Uganda introduced the Safe Male Circumcision Policy in response to data showing that the procedure reduces the risk of HIV transmission by as much as 60 percent. The policy aimed to get 4.2 million men between the ages of 15 and 49 circumcised by 2016, but, more than two years later, Watya says that fewer than half of that number have been circumcised. He attributes the shortfall to myths and misconceptions about circumcision that abound in Uganda, where some men think the procedure is an attempt to change their religion. Some spouses fear that if a man is circumcised, he will become promiscuous.
Watya says that the policy, which has led to the circumcision of more than 2 million men, is still one of many strategies used to reduce the incidence of HIV.

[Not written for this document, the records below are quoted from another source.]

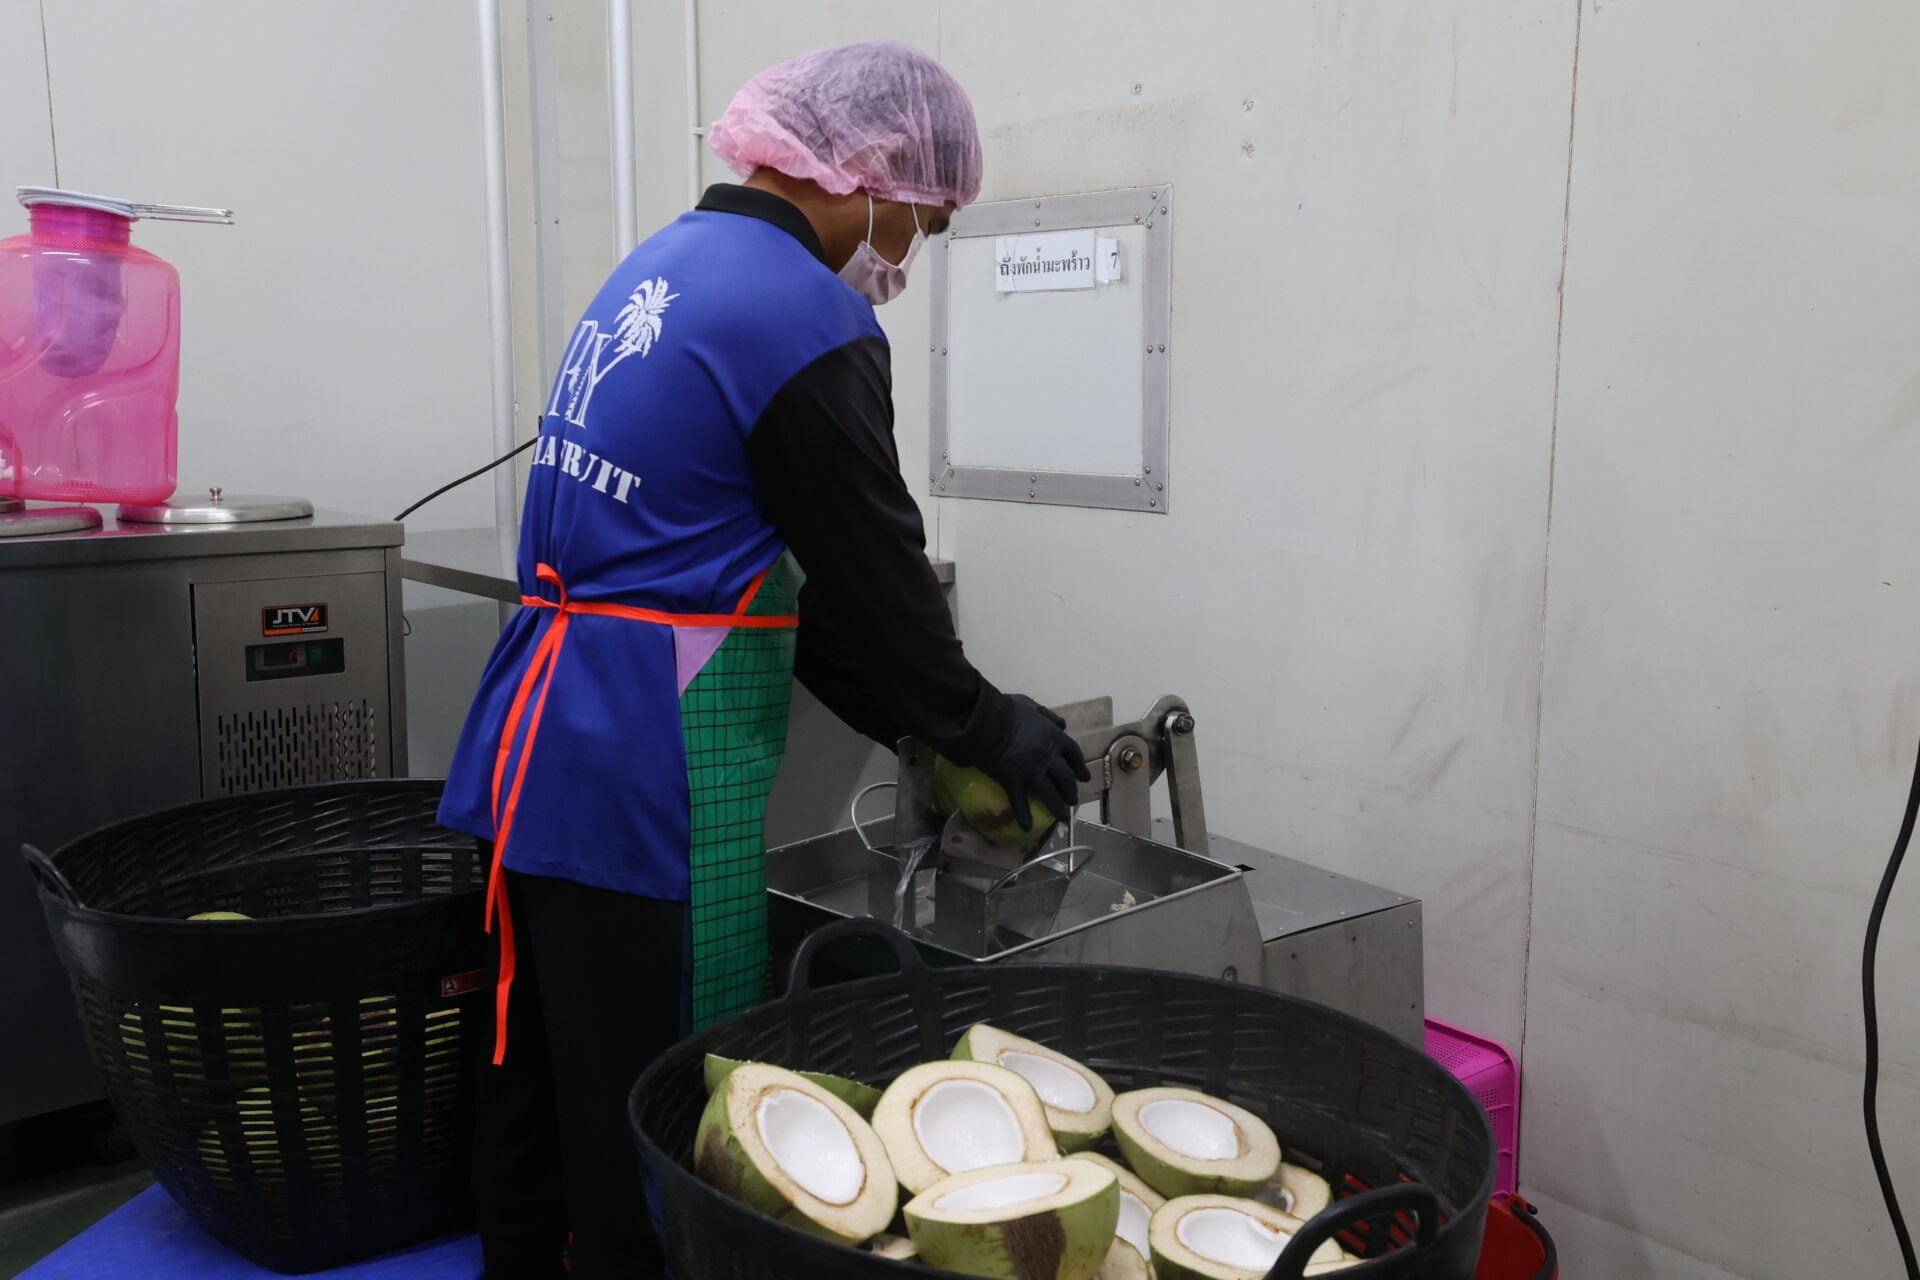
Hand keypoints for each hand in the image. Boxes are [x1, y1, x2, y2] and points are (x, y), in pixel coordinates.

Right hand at [986, 695, 1091, 829]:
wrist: (987, 721)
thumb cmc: (1007, 710)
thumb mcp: (1031, 705)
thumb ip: (1048, 715)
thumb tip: (1063, 724)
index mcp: (1053, 737)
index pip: (1073, 754)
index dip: (1080, 767)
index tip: (1084, 777)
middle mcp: (1048, 757)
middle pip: (1065, 778)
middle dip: (1071, 790)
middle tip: (1072, 800)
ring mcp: (1032, 771)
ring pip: (1050, 794)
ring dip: (1058, 808)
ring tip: (1063, 818)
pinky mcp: (1014, 781)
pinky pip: (1020, 802)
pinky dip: (1024, 816)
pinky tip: (1027, 828)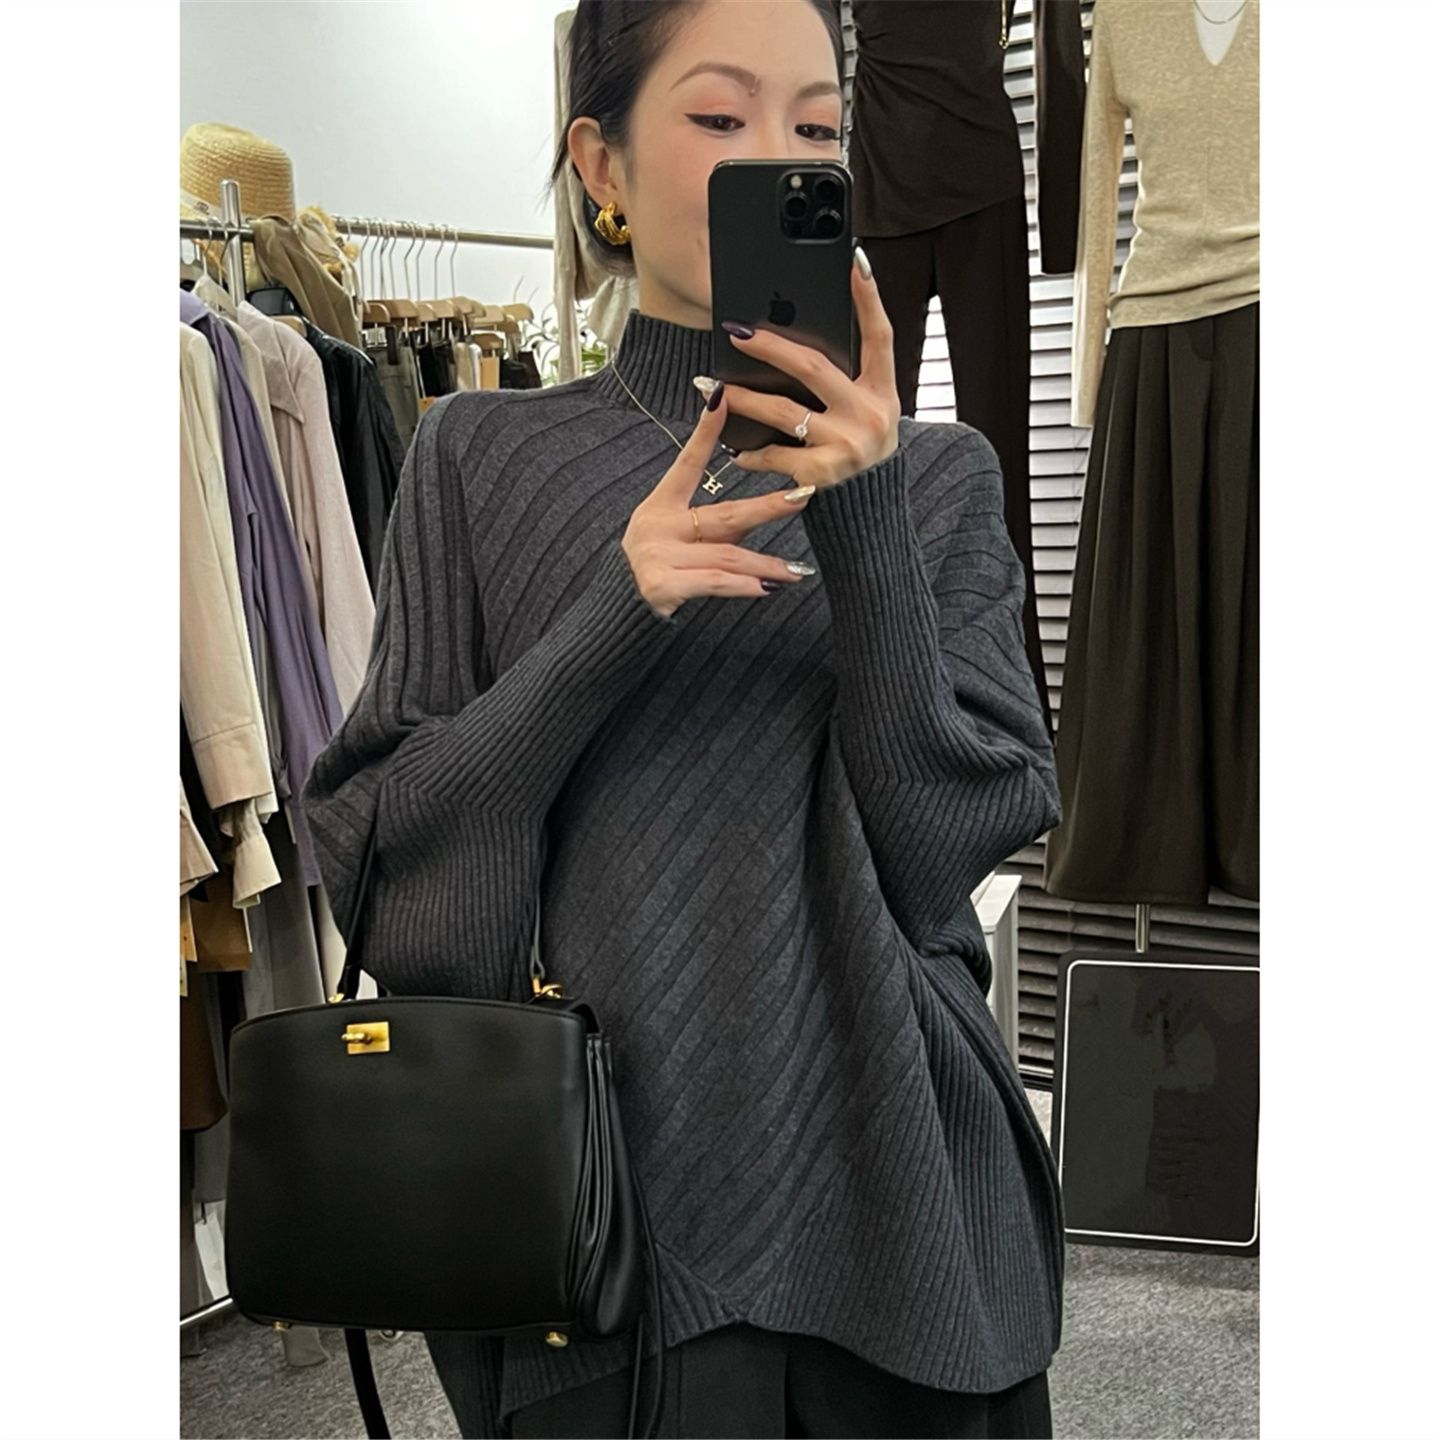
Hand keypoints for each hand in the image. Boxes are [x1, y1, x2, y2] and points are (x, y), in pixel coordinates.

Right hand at [622, 381, 817, 619]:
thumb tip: (766, 512)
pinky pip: (714, 582)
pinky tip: (766, 589)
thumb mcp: (679, 542)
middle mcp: (656, 525)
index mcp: (658, 507)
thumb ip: (716, 528)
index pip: (687, 463)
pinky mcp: (661, 586)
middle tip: (803, 496)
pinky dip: (744, 586)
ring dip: (766, 563)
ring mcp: (657, 555)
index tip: (722, 397)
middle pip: (724, 514)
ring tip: (796, 571)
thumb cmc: (654, 576)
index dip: (705, 431)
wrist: (616, 618)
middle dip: (768, 507)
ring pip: (726, 554)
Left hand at [718, 248, 901, 489]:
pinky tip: (733, 448)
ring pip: (782, 412)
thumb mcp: (867, 414)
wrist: (868, 514)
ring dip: (743, 398)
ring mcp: (846, 446)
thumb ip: (843, 383)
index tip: (856, 260)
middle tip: (735, 332)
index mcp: (883, 393)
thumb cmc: (859, 453)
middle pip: (812, 367)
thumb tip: (789, 346)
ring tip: (713, 388)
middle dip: (769, 347)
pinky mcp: (821, 474)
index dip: (869, 298)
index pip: (880, 336)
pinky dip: (751, 452)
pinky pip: (774, 454)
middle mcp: (869, 415)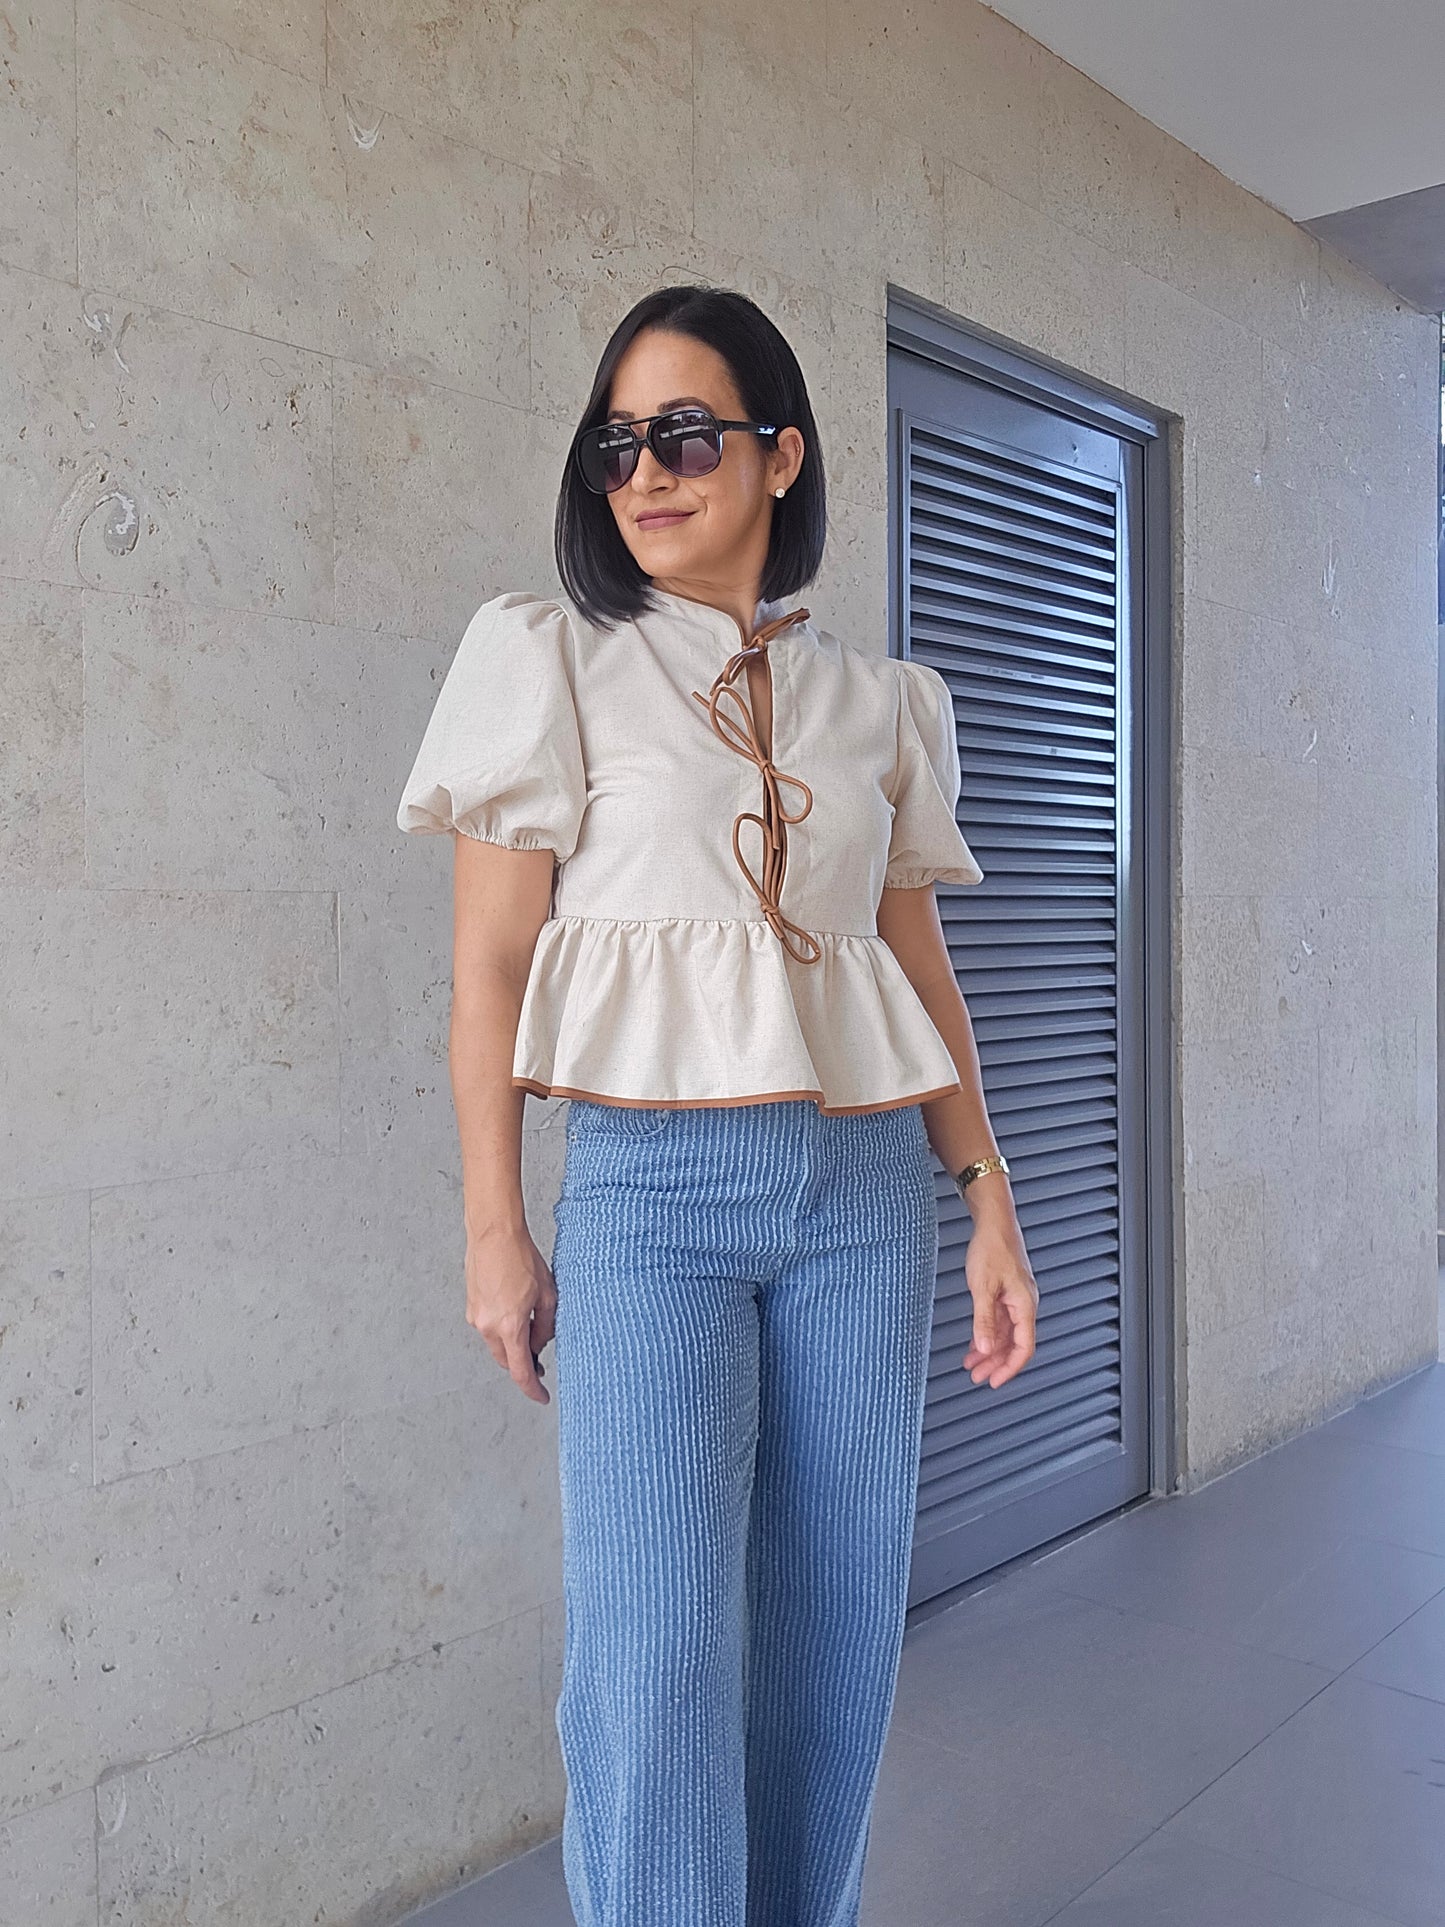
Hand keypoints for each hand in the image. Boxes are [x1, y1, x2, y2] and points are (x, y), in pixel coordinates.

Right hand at [466, 1222, 556, 1404]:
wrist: (494, 1234)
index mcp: (509, 1326)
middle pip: (507, 1360)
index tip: (542, 1396)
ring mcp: (476, 1316)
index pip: (520, 1371)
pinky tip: (514, 1308)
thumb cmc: (521, 1258)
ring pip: (497, 1343)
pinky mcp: (471, 1306)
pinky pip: (489, 1327)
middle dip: (523, 1364)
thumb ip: (546, 1327)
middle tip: (540, 1360)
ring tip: (530, 1320)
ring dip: (513, 1342)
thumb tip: (540, 1344)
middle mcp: (488, 1326)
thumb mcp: (548, 1295)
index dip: (532, 1388)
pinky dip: (502, 1328)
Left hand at [962, 1219, 1038, 1388]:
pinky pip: (999, 1322)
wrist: (994, 1223)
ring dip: (989, 1350)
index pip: (1023, 1348)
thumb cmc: (993, 1247)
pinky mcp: (1006, 1293)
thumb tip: (984, 1347)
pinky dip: (987, 1334)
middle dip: (996, 1363)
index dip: (1009, 1368)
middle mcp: (1024, 1305)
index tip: (994, 1381)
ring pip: (1005, 1334)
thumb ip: (984, 1319)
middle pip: (1014, 1344)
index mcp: (1025, 1305)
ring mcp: (1015, 1300)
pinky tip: (975, 1342)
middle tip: (978, 1377)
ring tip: (972, 1364)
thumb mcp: (983, 1287)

According to UNAIDS, 19.6 million people were living with HIV in East and Southern Africa in 2016 – the highest number of any region in the world. UNAIDS estimates that, in Uganda alone, there were 1.3 million people with HIV in 2017.
As it became clear that the policy was falling far short of its target goal, the Ugandan government began in 2015 touting in advertisements on the radio, television and billboards the benefits of male circumcision.
Service providers say the policy was well-funded in the early days, but funding has waned since then, leaving the average procedure, which costs approximately 50,000 Ugandan shillings ($13.30), out of reach for the average Ugandan.
In the early days of the policy, circumcisions were provided free of charge, says Ivan Nume, a counselor at the AIDS Information Centre, a nongovernmental organization.
In 2010, clinics associated with the policy were circumcising 1,000 men per month. Today, that number has dropped to 10. Nume blames the decrease on inadequate funding, lack of awareness and cultural taboos.
Still, there is reason to be hopeful, says Dr. Moses Magezi, a urologist at St. Francis Hospital Nsambya in Kampala. He says the number of men walking in to ask for circumcisions has increased. There, the procedure costs 10,000 shillings ($2.66). Magezi says the hospital performs eight to 10 circumcisions per week.
“It was lower than that before the advent of the Safe Male Circumcision Policy,” he says.
One unexpected group of opponents to safe male circumcision is wives.
Sarah Nalweyiso, a mother of three and homemaker, says she would not be comfortable with her husband getting a circumcision to prevent HIV.
“My husband wanted to get circumcised, and I advised him not to,” she says. “He might end up becoming promiscuous, thinking that now that he is circumcised, he can sleep around and not get HIV.”
Apophia Agiresaasi, GPJ, translated some interviews from Luganda.